My philosophy of life is, “You are born, you die and in between you do something.” While doing that something, you learn something. My posts on this Blog are not attempting to change anybody’s mind. I know I can’t do that, but maybe after my seven decades plus of life experience, I can shed some experiential light on another way to think. Life gives us something to do and I believe a big chunk of my life’s something is giving others something to think about. Think about that.







Thursday, May 28, 2015

SECOND HAND SMOKE


Two days before Christmas in '98 the stockings were hung by the chimney with care, chestnuts were roasting on an open fire, sugarplums were head-dancing, and our dogs were tearing apart a little, gray kitten.

'Tis the season.

Living in a more rural area sometimes we unintentionally play host to families of feral cats, this was one of those times--we were not very good hosts.

My son Dave was home for Christmas, and he and his mother were playing in the snow. The tranquility of the moment was disturbed when they saw (and heard) the kitten being worked over pretty well by two of our otherwise friendly dogs, who must have thought they had received an early Christmas present.

Extricating the dog-spit-covered feline was a trick in itself, but the dogs didn't stand a chance against Jean's maternal instincts. The dogs lost their present, and we gained a second cat.

Smokey the cat is now almost 17 years old, now always an indoor cat (his idea and ours), well-fed, shy, warm and loved. For Smokey to go from very perilous existence in the wild to a protected life in our home he had to go through being used as a pull toy by creatures fifteen times his weight.

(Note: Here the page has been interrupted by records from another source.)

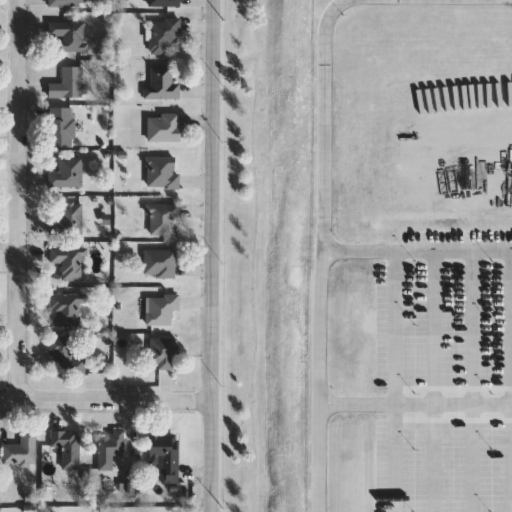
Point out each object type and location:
building: (67, 2)
building: (68, 2)
building: (164, 3)
building: (164, 3)
building: (70, 35)
building: (70, 35)
building: (165, 35)
building: (165, 36)
building: (163, 83)
building: (68, 84)
building: (69, 84)
building: (163, 84)
building: (62, 127)
building: (63, 127)
building: (164, 128)
building: (165, 128)
building: (163, 172)
building: (68, 173)
building: (163, 173)
building: (68, 174)
road: (19, 201)
building: (70, 218)
building: (71, 218)
building: (164, 219)
building: (164, 219)
road: (352, 251)
road: (313, 253)
road: (215, 256)
building: (71, 262)
building: (71, 262)
building: (161, 263)
building: (161, 263)
building: (67, 309)
building: (68, 309)
building: (162, 309)
building: (163, 310)
road: (390, 320)
building: (164, 354)
building: (165, 354)
building: (66, 357)
building: (66, 357)
road: (470, 379)
road: (509, 379)
road: (431, 380)
road: (412, 402)
road: (107, 404)
building: (69, 448)
building: (69, 449)
building: (111, 450)
building: (23, 451)
building: (23, 451)
building: (111, 451)
building: (165, 456)
building: (166, 457)
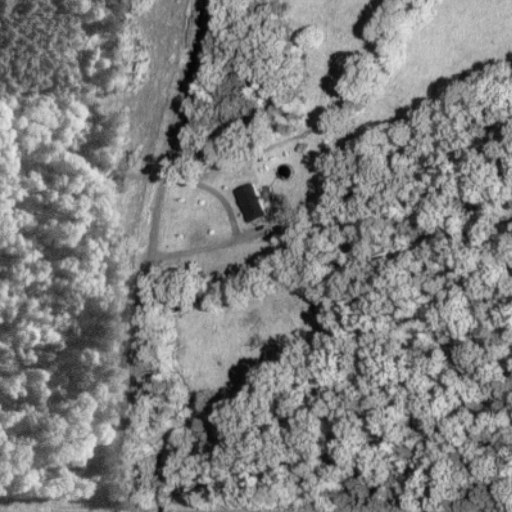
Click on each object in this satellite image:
road: (153, 254)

For us to from what we are now to what we can become, do we also have to be metaphorically pulled apart by the big dogs of life?

Sadly for many of us, that's the case. Smokey would never have experienced the solace in Jean's arms if being held by a human hadn't been infinitely better than the pain of being chomped on by large, canine incisors.

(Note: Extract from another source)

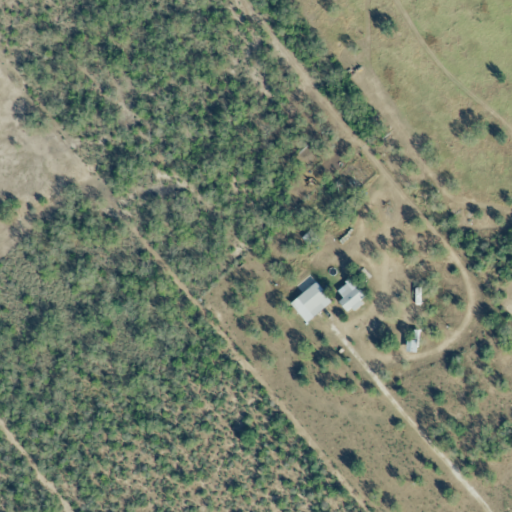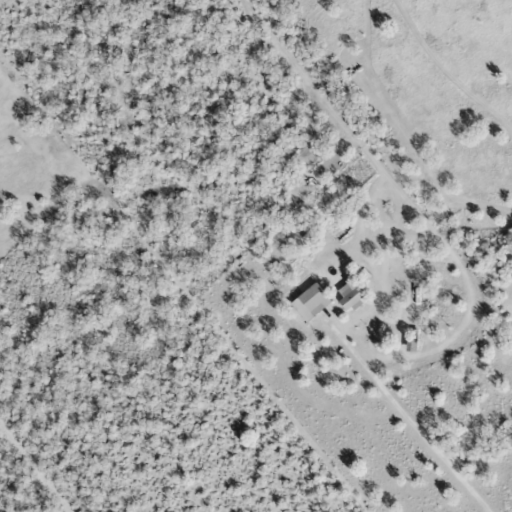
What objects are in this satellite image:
building: (348, 300)
building: (307, 304)
road: (412, 425)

To leave what we currently have, staying must be too painful. That is the root reason anyone would choose to change. As long as we perceive what we have now to be less painful than facing the "dogs" of a potentially brighter future, we ain't goin' nowhere.

If Smokey could only have reasoned that once he got through this dog thing, the rest of his life would be better, he might have gone looking for the dogs.

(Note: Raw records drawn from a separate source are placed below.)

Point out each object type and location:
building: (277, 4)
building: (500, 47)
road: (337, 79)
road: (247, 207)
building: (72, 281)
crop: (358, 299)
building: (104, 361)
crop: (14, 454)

How are we different from Smokey the cat?

To change our job requires facing the dogs of interviews, working with strangers, new policies and procedures and a chance of failure.

To change our house requires facing the dogs of paperwork, meeting new neighbors, leaving old neighbors, arranging for furniture moving, new grocery and liquor stores and additional financial obligations.

To change a relationship requires facing the dogs of tears, meeting new people, self-doubt, additional financial obligations and a chance of failure.

Maybe it's time we consider all the good things we have in our lives and think about the dogs we had to face to get them. Don't leave an even greater future unexplored. Grab a box of treats, a can of citronella spray and wade through the pack, because sometimes to get what’s best we have to experience what’s worse.